The suite double-gates: OPENAI_API_KEY is the credential, GOLDEN_EVAL_LIVE=1 opts out of the package’s vitest stub for @cinatra-ai/llm-orchestration. Both must be set — without GOLDEN_EVAL_LIVE=1, the orchestration alias falls back to the test stub and the “live” run silently calls the stub instead of OpenAI. The unit suite (pnpm exec vitest run) skips this test by design so local pnpm typecheck and CI default runs stay offline. One full run is roughly 17 sequential LLM calls × gpt-4o-mini × ~1KB prompts ≈ ~$0.005 at the snapshot pricing in constants.ts.

The single-thread loop is intentional — the production matcher runs scoped inline jobs serially per pair, and the eval mirrors that path so calibration reflects production conditions.

Continuous integration

A path-filtered workflow at .github/workflows/skill-match-eval.yml fires this eval on PRs that touch any file in the transitive matcher path: prompt.md, prompt-builder.ts, evaluate-pair.ts, constants.ts, rationale-grounding.ts, response-parser.ts, rule-short-circuit.ts, match-when-parser.ts, eval-calibration.ts, the live test file, the golden fixture (golden-matches.jsonl + golden-fixture-schema.ts), the workflow itself, or this doc page. The job has two layers of gating:

Fork-PR skip via the job-level if: — PRs from forks (where the head repo differs from the base repo) skip the entire job. Forks can’t access secrets anyway; skipping prevents red checks they can’t fix.
Secret presence check inside the job — a check_key step emits has_key=true/false based on whether secrets.OPENAI_API_KEY resolves to a non-empty value. All subsequent steps are conditioned on has_key=true. When the secret is absent the job emits a GitHub ::notice and exits successfully (the workflow status is “success” with a skipped-note message, not “neutral” — GitHub Actions does not have a true neutral state for if:-gated steps).

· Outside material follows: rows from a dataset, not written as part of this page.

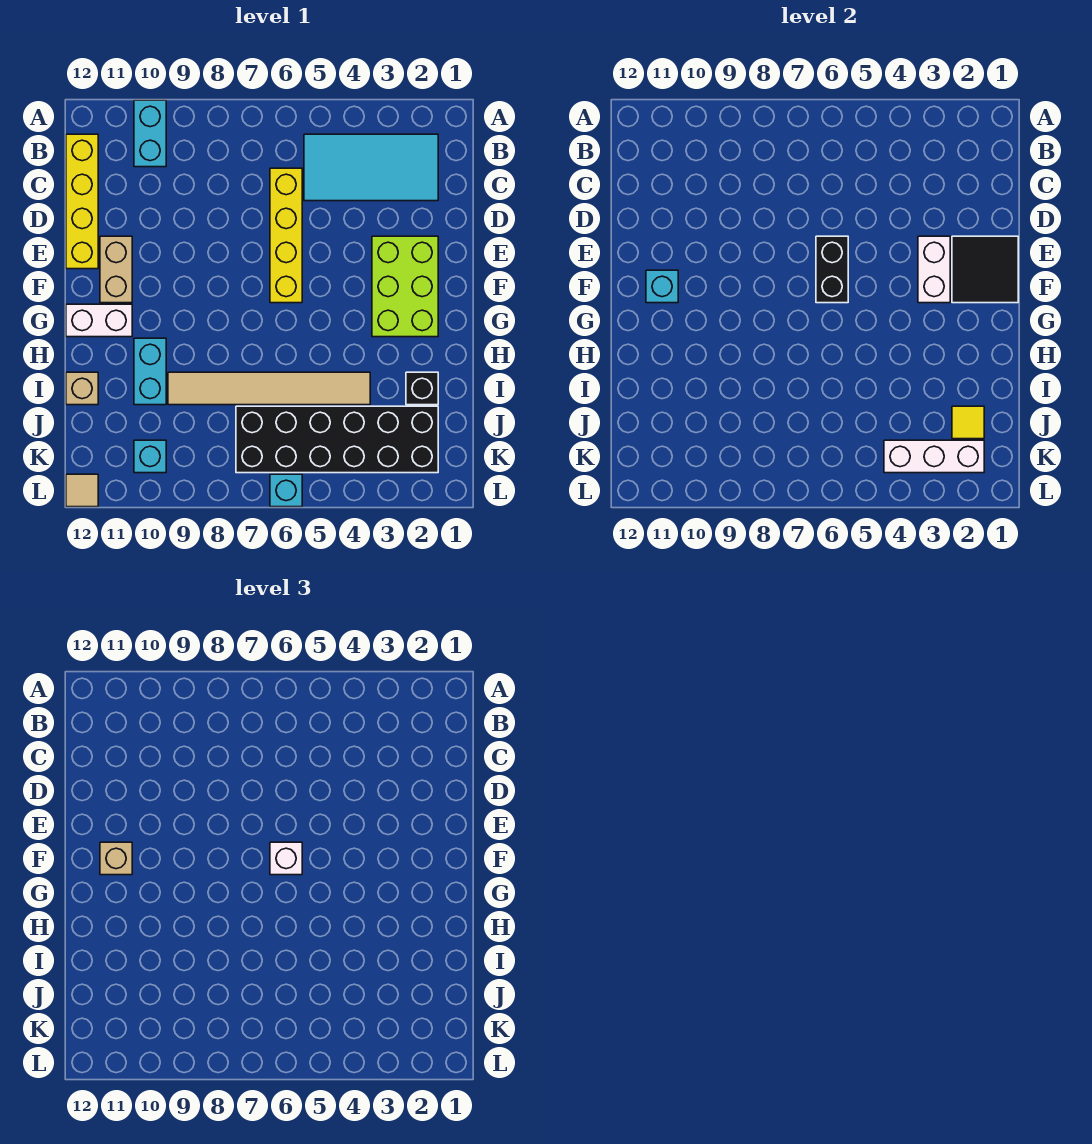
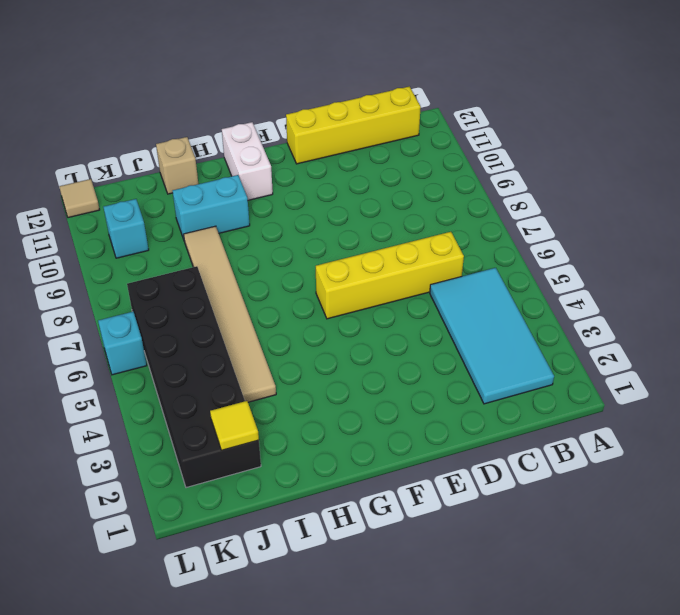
none -> cyan brick A10:B10 level 1
none -> lime brick E2:G3 level 1
none -> tan brick E11:F11 level 1

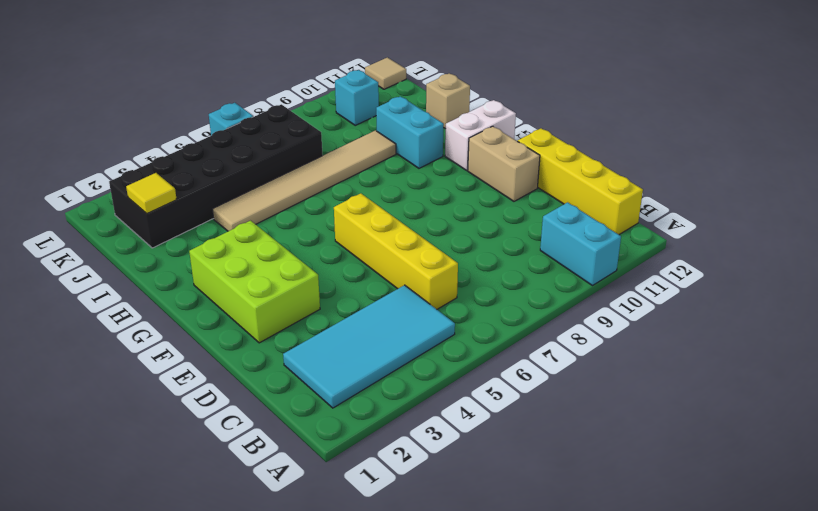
none -> black brick I2 level 1
none -> black tile E1:F2 level 2
none -> white brick E3:F3 level 2

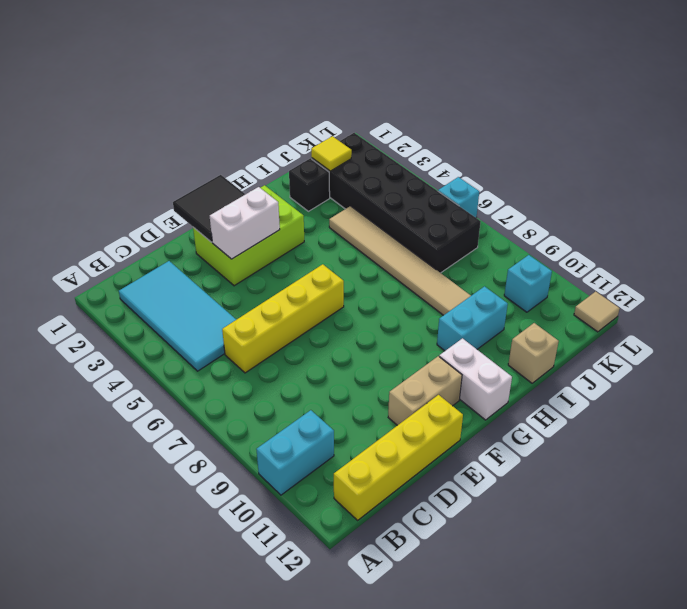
none -> black brick E6:F6 level 2
none -> cyan brick F11 level 2
none -> white brick K2:K4 level 2

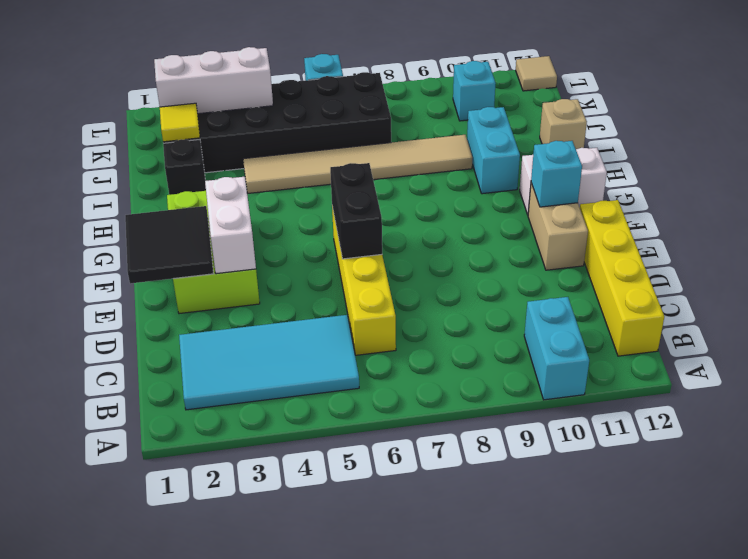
none -> white brick F6 level 3
none -> tan brick F11 level 3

Configure the required-status-check policy on main to either omit this workflow OR accept a “success” status on it. Manual one-off runs are supported via workflow_dispatch.

Manual one-off runs are supported via workflow_dispatch.

When to refresh the golden set

Re-label and re-run the eval whenever any of the following change:

The matcher prompt (packages/skills/src/llm-matching/prompt.md) — wording shifts can move boundary decisions.
The matcher model (SKILL_MATCH_MODEL in constants.ts) — a new model has different calibration.
The evaluator version (LLM_MATCHER_VERSION in constants.ts) — versioning is the contract for “this output is comparable to that output.”
The fixture itself (__tests__/__fixtures__/golden-matches.jsonl) — extending or relabelling rows. Bump the row’s id (e.g. GM-11 → GM-11b) on a relabel and document the rationale.

When accuracy or Spearman shifts by more than 0.05 between runs, document the new baseline in this section and in the fixture’s README.md freeze date.

Calibration helpers

packages/skills/src/llm-matching/eval-calibration.ts exports:

spearmanCorrelation(xs, ys): number | null — rank correlation with midrank tie-resolution; returns null on fewer than 2 samples or on constant input.
computeCalibration(pairs): CalibrationReport — accepts {rowId, category, expectedMatched, expectedScoreBand, expectedSource, llmMatched, llmScore}[] and returns {accuracy, spearman, perBandAccuracy, mismatchCount, mismatches}. The filtering policy (borderline excluded from accuracy, rule excluded from both) is encoded inside the helper so callers cannot accidentally re-implement it differently.
SCORE_BAND_MIDPOINTS — {high: 0.92, medium: 0.67, low: 0.20} calibration constants.

These helpers are pure (no side effects, no import "server-only", no transitive @cinatra-ai/skills barrel reach) so the same code can run inside a unit test, a CI workflow report renderer, or a future operator-facing calibration dashboard.